CROI 2008 Abstract #890

Session 142 Poster Abstracts
Viral Rebound and Emergence of Drug Resistance
Session Day and Time: Monday, 1-4 pm
Room: Hall B

890
Absence of Protease Resistance with Virologic Rebound by Single Genome Sequencing on Atazanavir/Ritonavir as Simplified Maintenance Therapy: ACTG 5201
John McKinnon*¹, T Wilkin², S Swindells³, G DiRienzo⁴, C Fletcher⁵, D Margolis⁶, G Thal⁷, B Bastow⁸, K Droll⁴, J Mellors¹, and the A5201 Study Group
¹Univ of Pittsburgh, PA, US; ²Weill Med Coll of Cornell Univ, New York, NY, US; ³Univ of Nebraska Med Ctr, Omaha, US; ⁴Harvard Sch of Publ Hlth, Boston, MA, US; ⁵Univ of Colorado Hlth Sci Ctr, Denver, US; ⁶Univ of North Carolina at Chapel Hill, US; ⁷Bristol-Myers Squibb, Plainsboro, NJ, US; and ⁸ACTG Operations Ctr, Silver Spring, MD, US

Background: Ritonavir-boosted atazanavir (ATV/RTV) without NRTI is attractive for simplified maintenance ART because of once-daily dosing, excellent tolerability, and absence of resistance with virologic rebound. However, these resistance analyses have been performed with standard population genotyping that often fails to detect variants that comprise <25% of the virus population. We therefore performed single genome sequencing to detect the emergence of low frequency ATV-resistant variants.

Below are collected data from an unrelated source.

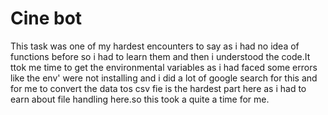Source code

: # Cine bot
This task was one of my hardest encounters to say as i had no idea of functions before so i had to learn them and then i understood the code.It ttok me time to get the environmental variables as i had faced some errors like the env' were not installing and i did a lot of google search for this and for me to convert the data tos csv fie is the hardest part here as i had to earn about file handling here.so this took a quite a time for me.
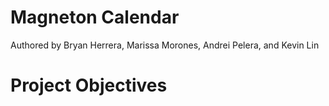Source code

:# Magneton Calendar
Authored by Bryan Herrera, Marissa Morones, Andrei Pelera, and Kevin Lin

# Project Objectives
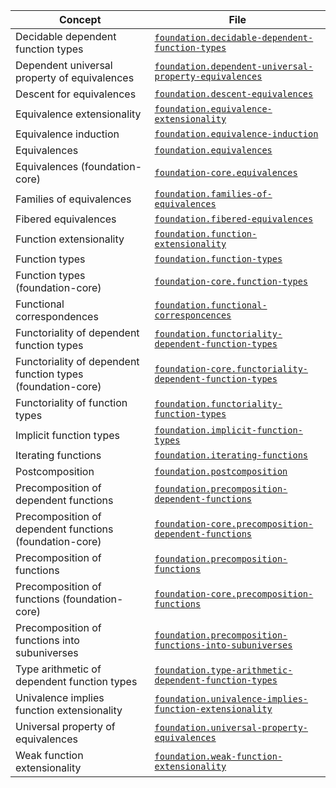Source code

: | Concept                                                     | File                                                                                                                  |
| ----------------------------------------------------------- | --------------------------------------------------------------------------------------------------------------------- |
| Decidable dependent function types                          | [`foundation.decidable-dependent-function-types`](foundation.decidable-dependent-function-types.md)                   |
| Dependent universal property of equivalences                | [`foundation.dependent-universal-property-equivalences`](foundation.dependent-universal-property-equivalences.md)     |
| Descent for equivalences                                    | [`foundation.descent-equivalences`](foundation.descent-equivalences.md)                                               |
| Equivalence extensionality                                  | [`foundation.equivalence-extensionality`](foundation.equivalence-extensionality.md)                                   |
| Equivalence induction                                       | [`foundation.equivalence-induction`](foundation.equivalence-induction.md)                                             |
| Equivalences                                                | [`foundation.equivalences`](foundation.equivalences.md)                                                               |
| Equivalences (foundation-core)                              | [`foundation-core.equivalences`](foundation-core.equivalences.md)                                                     |
| Families of equivalences                                    | [`foundation.families-of-equivalences`](foundation.families-of-equivalences.md)                                       |
| Fibered equivalences                                        | [`foundation.fibered-equivalences`](foundation.fibered-equivalences.md)                                               |
| Function extensionality                                     | [`foundation.function-extensionality`](foundation.function-extensionality.md)                                         |
| Function types                                              | [`foundation.function-types`](foundation.function-types.md)                                                           |
| Function types (foundation-core)                            | [`foundation-core.function-types`](foundation-core.function-types.md)                                                 |
| Functional correspondences                                  | [`foundation.functional-corresponcences`](foundation.functional-correspondences.md)                                   |
| Functoriality of dependent function types                   | [`foundation.functoriality-dependent-function-types`](foundation.functoriality-dependent-function-types.md)           |
| Functoriality of dependent function types (foundation-core) | [`foundation-core.functoriality-dependent-function-types`](foundation-core.functoriality-dependent-function-types.md) |
| Functoriality of function types                             | [`foundation.functoriality-function-types`](foundation.functoriality-function-types.md)                               |
| Implicit function types                                     | [`foundation.implicit-function-types`](foundation.implicit-function-types.md)                                         |
| Iterating functions                                         | [`foundation.iterating-functions`](foundation.iterating-functions.md)                                                 |
| Postcomposition                                             | [`foundation.postcomposition`](foundation.postcomposition-functions.md)                                               |
| Precomposition of dependent functions                       | [`foundation.precomposition-dependent-functions`](foundation.precomposition-dependent-functions.md)                   |
| Precomposition of dependent functions (foundation-core)     | [`foundation-core.precomposition-dependent-functions`](foundation-core.precomposition-dependent-functions.md)         |
| Precomposition of functions                                 | [`foundation.precomposition-functions`](foundation.precomposition-functions.md)                                       |
| Precomposition of functions (foundation-core)               | [`foundation-core.precomposition-functions`](foundation-core.precomposition-functions.md)                             |
| Precomposition of functions into subuniverses               | [`foundation.precomposition-functions-into-subuniverses`](foundation.precomposition-functions-into-subuniverses.md)   |
| Type arithmetic of dependent function types                 | [`foundation.type-arithmetic-dependent-function-types`](foundation.type-arithmetic-dependent-function-types.md)       |
| Univalence implies function extensionality                  | [`foundation.univalence-implies-function-extensionality`](foundation.univalence-implies-function-extensionality.md)   |
| Universal property of equivalences                          | [`foundation.universal-property-equivalences`](foundation.universal-property-equivalences.md)                         |
| Weak function extensionality                                | [`foundation.weak-function-extensionality`](foundation.weak-function-extensionality.md)                               |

Methods: Subjects were enrolled in AIDS Clinical Trials Group (ACTG) 5201, a pilot study of ATV/RTV maintenance therapy in 36 patients. Plasma samples from 4 patients with protocol-defined virologic failures and 1 patient with detectable viremia at end of study were analyzed by standard genotyping (ViroSeq version 2.6) and single genome sequencing. An average of ≥45 sequences per sample were obtained to achieve 90% power to detect a resistant variant present in 5% of the viral pool.

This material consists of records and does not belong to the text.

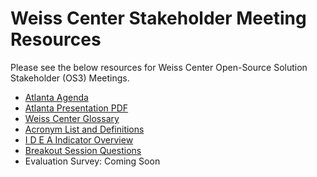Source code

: # Weiss Center Stakeholder Meeting Resources
Please see the below resources for Weiss Center Open-Source Solution Stakeholder (OS3) Meetings.

- [Atlanta Agenda](https://github.com/WeissCenter/os3-resources/raw/main/Atlanta%20OS3%20Agenda.docx)
- [Atlanta Presentation PDF](https://github.com/WeissCenter/os3-resources/raw/f7634c9cad5b385dc20dbf100ed32603e268c6aa/OS3%20Atlanta%202023_6_18.pdf)
- [Weiss Center Glossary](https://github.com/WeissCenter/os3-resources/raw/main/Weiss%20Center%20Glossary%20Version%201.0.docx)
- [Acronym List and Definitions](https://github.com/WeissCenter/os3-resources/raw/main/OS3%20Acronym%20List-v2.docx)
- [I D E A Indicator Overview](https://github.com/WeissCenter/os3-resources/raw/main/IDEAIndicatorOverview_v9.docx)
- [Breakout Session Questions](https://weisscenter.github.io/os3-resources/questions/)
- Evaluation Survey: Coming Soon
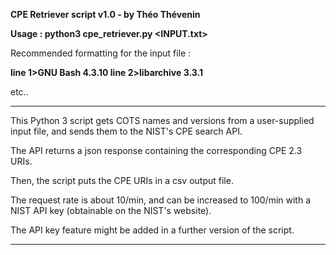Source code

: **CPE Retriever script v1.0 - by Théo Thévenin**



**Usage : python3 cpe_retriever.py <INPUT.txt>**

Recommended formatting for the input file :

**line 1>GNU Bash 4.3.10
line 2>libarchive 3.3.1**

etc..

--------------------------------------------------------------------

This Python 3 script gets COTS names and versions from a user-supplied input file, and sends them to the NIST's CPE search API.

The API returns a json response containing the corresponding CPE 2.3 URIs.

Then, the script puts the CPE URIs in a csv output file.

The request rate is about 10/min, and can be increased to 100/min with a NIST API key (obtainable on the NIST's website). 

The API key feature might be added in a further version of the script.

-------------------------------------------------------------------
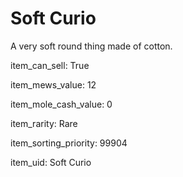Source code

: # Soft Curio

A very soft round thing made of cotton.

item_can_sell: True

item_mews_value: 12

item_mole_cash_value: 0

item_rarity: Rare

item_sorting_priority: 99904

item_uid: Soft Curio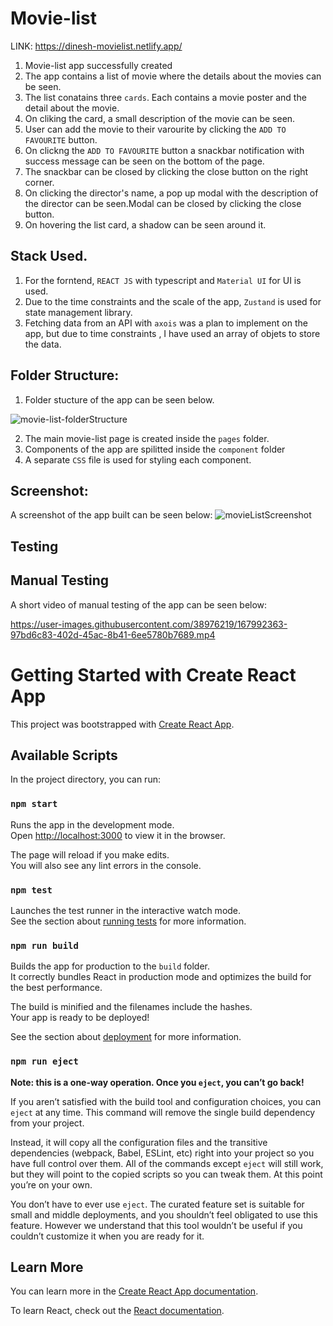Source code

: # Movie-list
 LINK: https://dinesh-movielist.netlify.app/
1. Movie-list app successfully created
2. The app contains a list of movie where the details about the movies can be seen.
3. The list conatains three `cards`. Each contains a movie poster and the detail about the movie.
4. On cliking the  card, a small description of the movie can be seen. 
5. User can add the movie to their varourite by clicking the `ADD TO FAVOURITE` button.
6. On clickng the `ADD TO FAVOURITE` button a snackbar notification with success message can be seen on the bottom of the page.
7. The snackbar can be closed by clicking the close button on the right corner.
8. On clicking the director's name, a pop up modal with the description of the director can be seen.Modal can be closed by clicking the close button.
9. On hovering the list card, a shadow can be seen around it.

## Stack Used.
1. For  the forntend, `REACT JS` with typescript and `Material UI` for UI is used.
2. Due to the time constraints and the scale of the app, `Zustand` is used for state management library.
3. Fetching data from an API with `axois` was a plan to implement on the app, but due to time constraints , I have used an array of objets to store the data.

## Folder Structure:
1. Folder stucture of the app can be seen below.


![movie-list-folderStructure](https://user-images.githubusercontent.com/38976219/167992536-394757e5-c3d6-4904-bf66-751eec6ce52c.JPG)

2. The main movie-list page is created inside the `pages` folder.
3. Components of the app are spilitted inside the `component` folder
4. A separate `CSS` file is used for styling each component.

## Screenshot:
A screenshot of the app built can be seen below:
![movieListScreenshot](https://user-images.githubusercontent.com/38976219/167992286-34382cb1-7e67-4648-9c14-b7cfa642cc67.JPG)

## Testing

## Manual Testing
A short video of manual testing of the app can be seen below:


https://user-images.githubusercontent.com/38976219/167992363-97bd6c83-402d-45ac-8b41-6ee5780b7689.mp4





# Getting Started with Create React App

This project was bootstrapped with [Create React App](https://github.com/facebook/create-react-app).

## Available Scripts

In the project directory, you can run:

### `npm start`

Runs the app in the development mode.\
Open [http://localhost:3000](http://localhost:3000) to view it in the browser.

The page will reload if you make edits.\
You will also see any lint errors in the console.

### `npm test`

Launches the test runner in the interactive watch mode.\
See the section about [running tests](https://facebook.github.io/create-react-app/docs/running-tests) for more information.

### `npm run build`

Builds the app for production to the `build` folder.\
It correctly bundles React in production mode and optimizes the build for the best performance.

The build is minified and the filenames include the hashes.\
Your app is ready to be deployed!

See the section about [deployment](https://facebook.github.io/create-react-app/docs/deployment) for more information.

### `npm run eject`

**Note: this is a one-way operation. Once you `eject`, you can’t go back!**

If you aren’t satisfied with the build tool and configuration choices, you can `eject` at any time. This command will remove the single build dependency from your project.

Instead, it will copy all the configuration files and the transitive dependencies (webpack, Babel, ESLint, etc) right into your project so you have full control over them. All of the commands except `eject` will still work, but they will point to the copied scripts so you can tweak them. At this point you’re on your own.

You don’t have to ever use `eject`. The curated feature set is suitable for small and middle deployments, and you shouldn’t feel obligated to use this feature. However we understand that this tool wouldn’t be useful if you couldn’t customize it when you are ready for it.

## Learn More

You can learn more in the [Create React App documentation](https://facebook.github.io/create-react-app/docs/getting-started).

To learn React, check out the [React documentation](https://reactjs.org/).
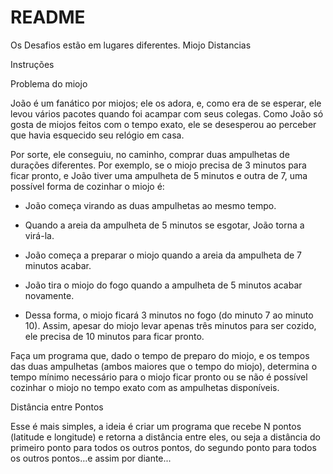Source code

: # README
Os Desafios estão em lugares diferentes. 
Miojo
Distancias


Instruções

Problema do miojo

João é um fanático por miojos; ele os adora, e, como era de se esperar, ele levou vários pacotes quando foi acampar com seus colegas. Como João só gosta de miojos feitos com o tempo exato, ele se desesperou ao perceber que havia esquecido seu relógio em casa.

Por sorte, ele conseguiu, no caminho, comprar duas ampulhetas de durações diferentes. Por exemplo, se o miojo precisa de 3 minutos para ficar pronto, e João tiver uma ampulheta de 5 minutos e outra de 7, uma possível forma de cozinhar o miojo é:

- João começa virando as duas ampulhetas ao mesmo tempo.

- Quando a areia da ampulheta de 5 minutos se esgotar, João torna a virá-la.

- João começa a preparar o miojo quando a areia da ampulheta de 7 minutos acabar.

- João tira o miojo do fogo quando a ampulheta de 5 minutos acabar novamente.

- Dessa forma, o miojo ficará 3 minutos no fogo (do minuto 7 ao minuto 10). Assim, apesar do miojo levar apenas três minutos para ser cozido, ele precisa de 10 minutos para ficar pronto.

Faça um programa que, dado o tempo de preparo do miojo, e os tempos das duas ampulhetas (ambos maiores que o tempo do miojo), determina o tempo mínimo necessário para o miojo ficar pronto ou se não é possível cozinhar o miojo no tempo exato com as ampulhetas disponíveis.

Distância entre Pontos

Esse é mais simples, a ideia é criar um programa que recebe N pontos (latitude e longitude) e retorna a distância entre eles, ou seja a distância do primeiro ponto para todos os outros pontos, do segundo ponto para todos os outros pontos…e assim por diante...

Results: Plasma HIV-1 RNA levels ranged from 508 to 21,652 copies/mL. Standard genotyping did not detect any major protease inhibitor (PI) resistance mutations or predicted resistance (ViroSeq algorithm) for the 5 samples tested. Minor mutations detected by standard genotyping were I62V in 2 patients; I64V in 1 patient; and A71V and I93L in 1 patient. A total of 236 single genome sequences of protease were analyzed from the 5 samples with an average of 47 sequences/sample (range 43 to 53). No major protease mutations (Stanford drug resistance database) were identified in any of the sequences. Minor ATV resistance mutations detected only by single genome sequence were: I64V in 2 of 100 combined sequences from 2 patients, and G73S in 2 of 90 combined sequences from 2 patients. None of the minor mutations detected altered susceptibility to ATV (Stanford drug-resistance database). Each patient with virologic failure had re-suppression of HIV-1 RNA to <50 copies/mL with a RTV-boosted PI regimen.

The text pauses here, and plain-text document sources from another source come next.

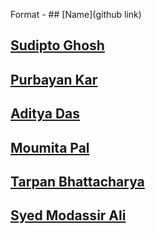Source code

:  Format - ## [Name](github link)
## [Sudipto Ghosh](https://github.com/pydevsg)
## [Purbayan Kar](https://github.com/purbayankar)
## [Aditya Das](https://github.com/Aditya_Das2101)
## [Moumita Pal](https://github.com/srija23496)
## [Tarpan Bhattacharya](https://github.com/pHANTOM-kudos)
## [Syed Modassir Ali](https://github.com/gr33nm0nk2802)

Conclusions: Low frequency PI-resistant variants were not identified with virologic rebound in subjects receiving ATV/RTV alone as simplified maintenance therapy. This finding supports the continued investigation of simplified maintenance therapy with ritonavir-boosted PI and provides evidence that future treatment options are not compromised by this strategy.